Purpose of Explaining Data Exclusion
This page explains the logic by which certain residential segments are excluded or omitted from the listing-based dataset used for Addis Ababa. The objective is to clarify that absence from the dataset is a structural outcome of data construction rather than a statement about residential reality.
Exclusion and omission are treated here as inherent properties of observability, not as errors or deficiencies to be corrected.
Structural Sources of Exclusion
Residential listing datasets are constructed from properties that become visible through specific platforms at a given point in time. Any residential segment that does not pass through these publication channels is structurally excluded.
This includes housing that is not actively marketed, exchanged through informal networks, occupied without turnover, or represented outside digital or intermediary systems.

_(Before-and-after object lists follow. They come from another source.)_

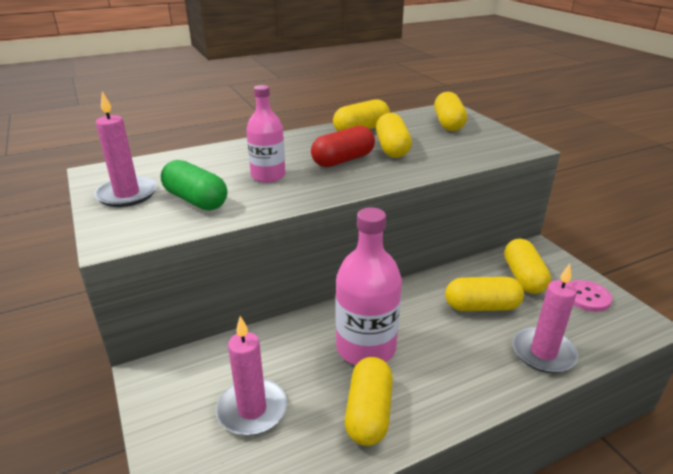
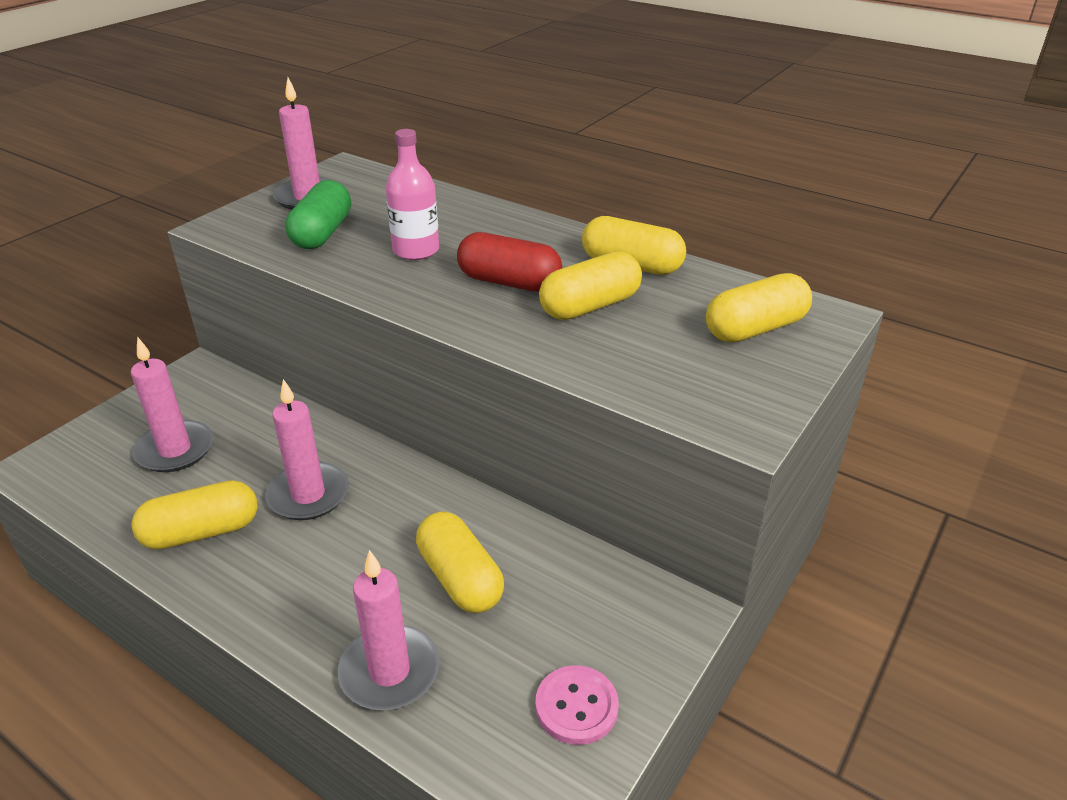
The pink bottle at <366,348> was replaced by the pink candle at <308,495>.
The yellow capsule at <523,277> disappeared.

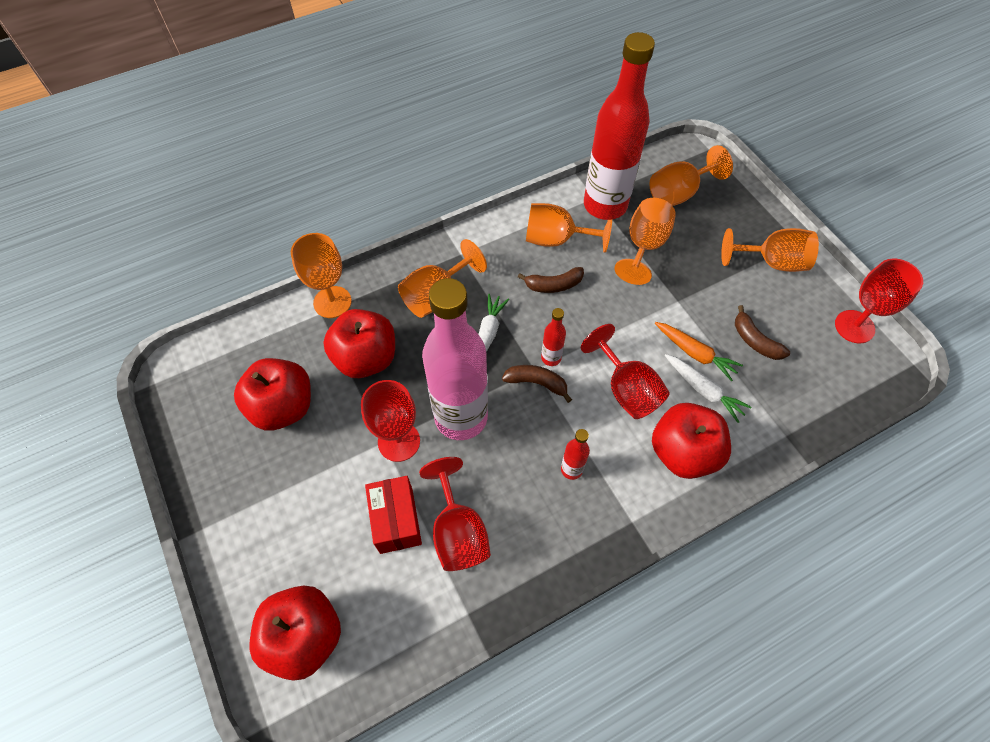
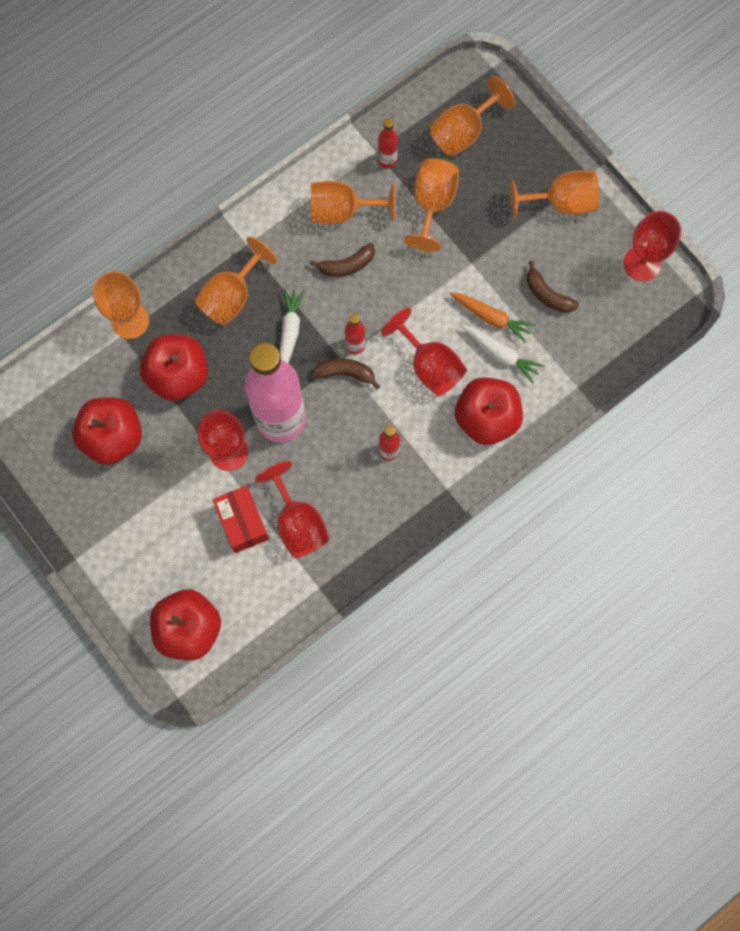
The red bottle at <605,205> changed to 0.40 times the size.

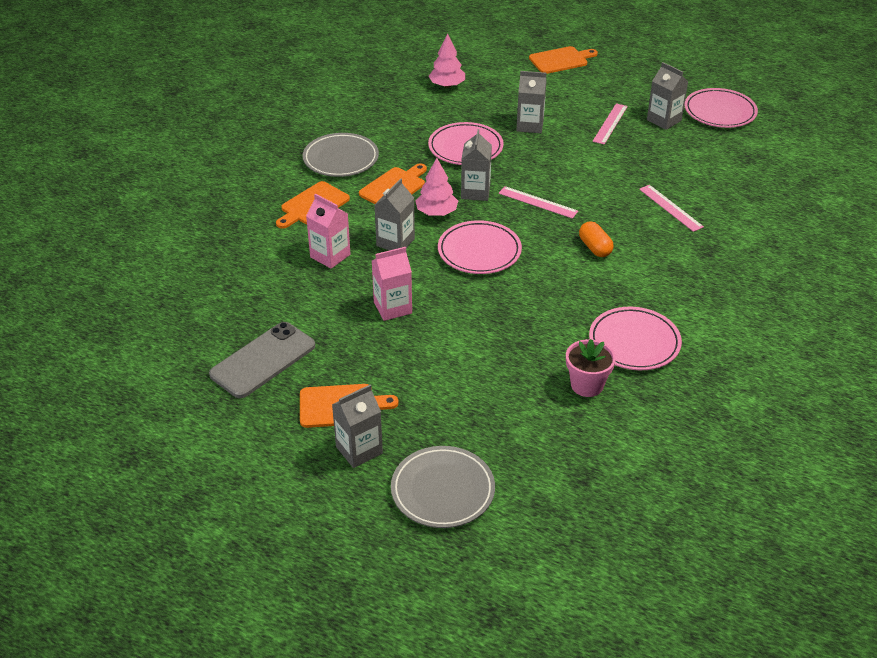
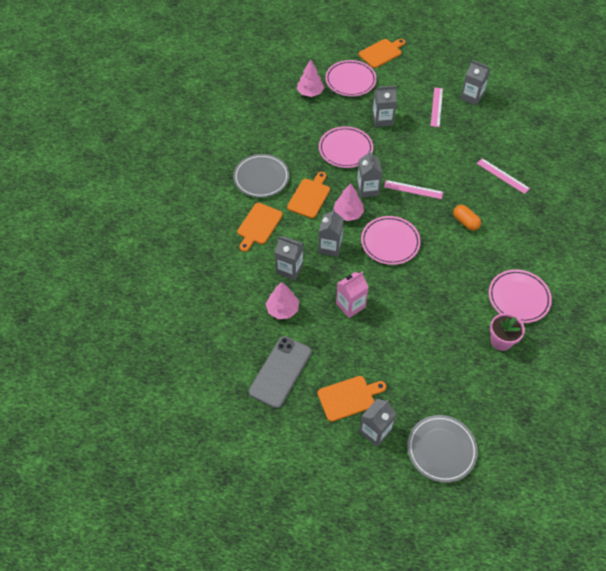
The pink plate moved from <720,112> to <350,80>.
The pink carton at <330,256> became the grey carton at <289,269>.
The pink tree at <282,309> appeared.

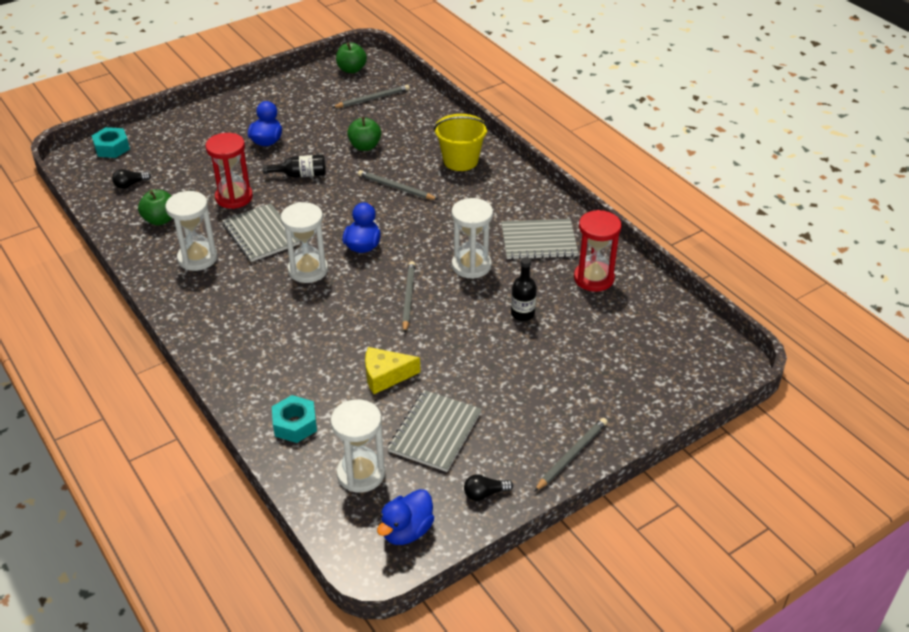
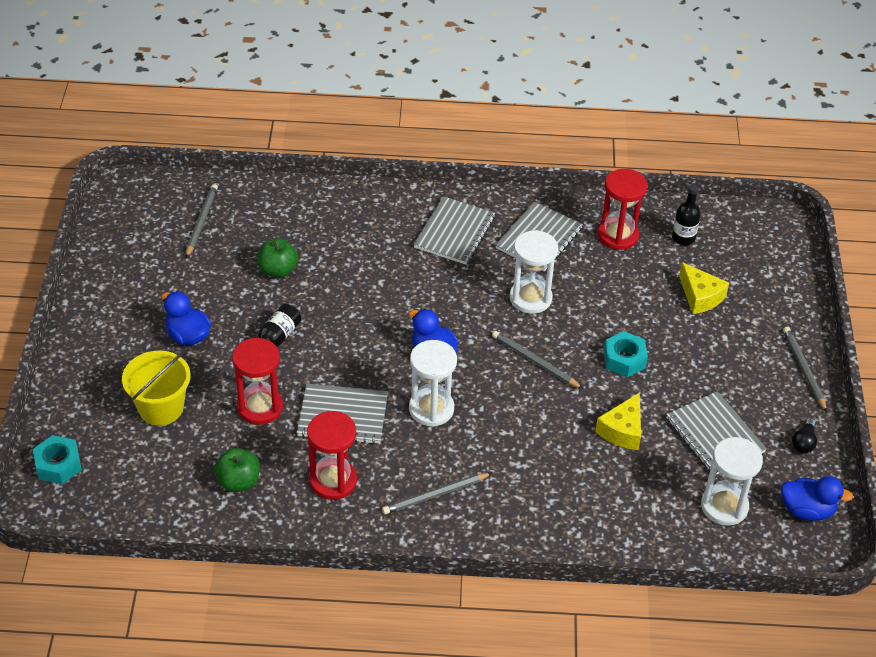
The green apple at <351,69> disappeared.
The yellow bucket moved from <460,160> to <161,408>.
The black light bulb at <130,184> disappeared.
The grey pencil moved from <395,187> to <435,495>.
The white hourglass at <197,258> became the red hourglass at <333,481>.
The black bottle moved from <522,314> to <683,238>.
The turquoise nut moved from <295,424> to <624,359>.
The blue duck at <406,531> turned 60 degrees counterclockwise.
The grey notebook at <454,232> appeared.
The yellow cheese at <700,296> appeared.

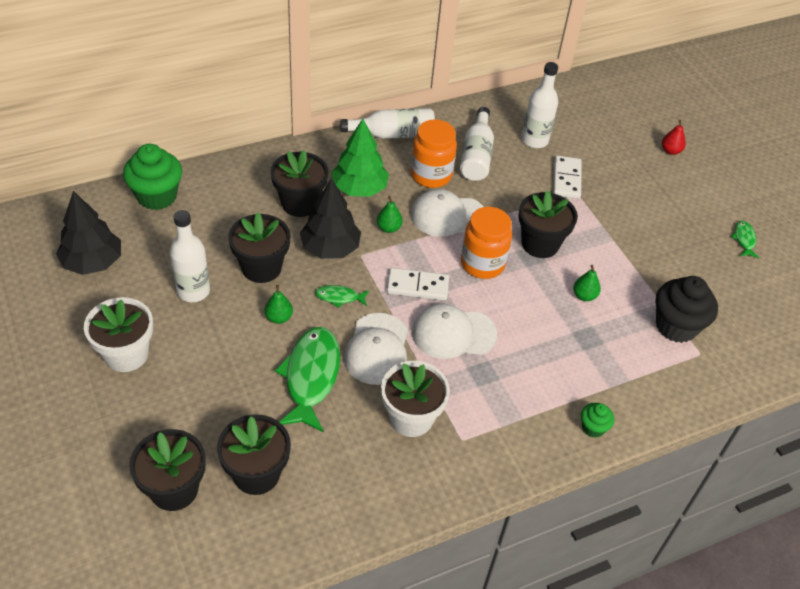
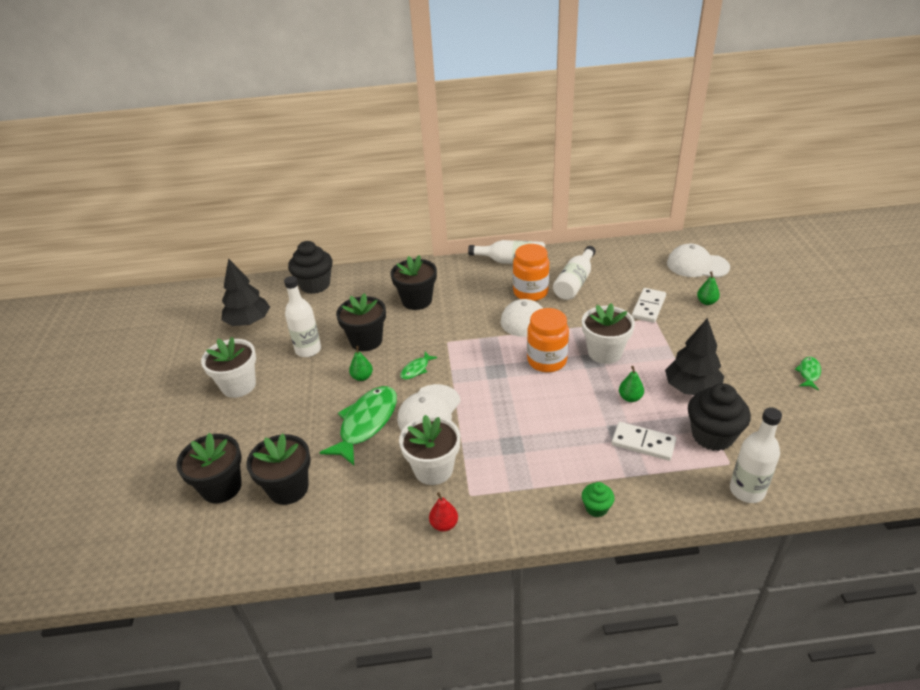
The white bottle moved from <534,140> to <747,491>.
The green tree at <359,189> disappeared.
The red pear moved from <670,151> to <444,524>.
The green cupcake at <157,196> became the black cupcake at <315,285>.
The black tree moved from <330,248> to <691,388>.
The black flower pot at <540,244> became the white flower pot at <604,352>.
The green pear moved from <389,228> to <706,302>.
The white domino moved from <417,286> to <643,443>.
The green fish at <339,297> turned 75 degrees counterclockwise.
The white cap moved from <453,333> to <697,265>.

Omission as a Function of Dataset Design
Omission arises not only from lack of listing activity, but also from dataset design choices that define scope and eligibility. Geographic boundaries, residential definitions, and platform selection all shape which properties can appear.
As a result, omission should be understood as a predictable outcome of how the dataset is constructed, rather than as missing data that could be inferred or approximated.
Interpretive Implications
Excluded residential segments cannot be indirectly reconstructed, estimated, or inferred from the visible data. Their absence places firm limits on aggregation, generalization, and extrapolation.
This logic establishes a clear boundary: listing-based data describes only what is visible within its defined scope and remains silent on all structurally omitted residential contexts.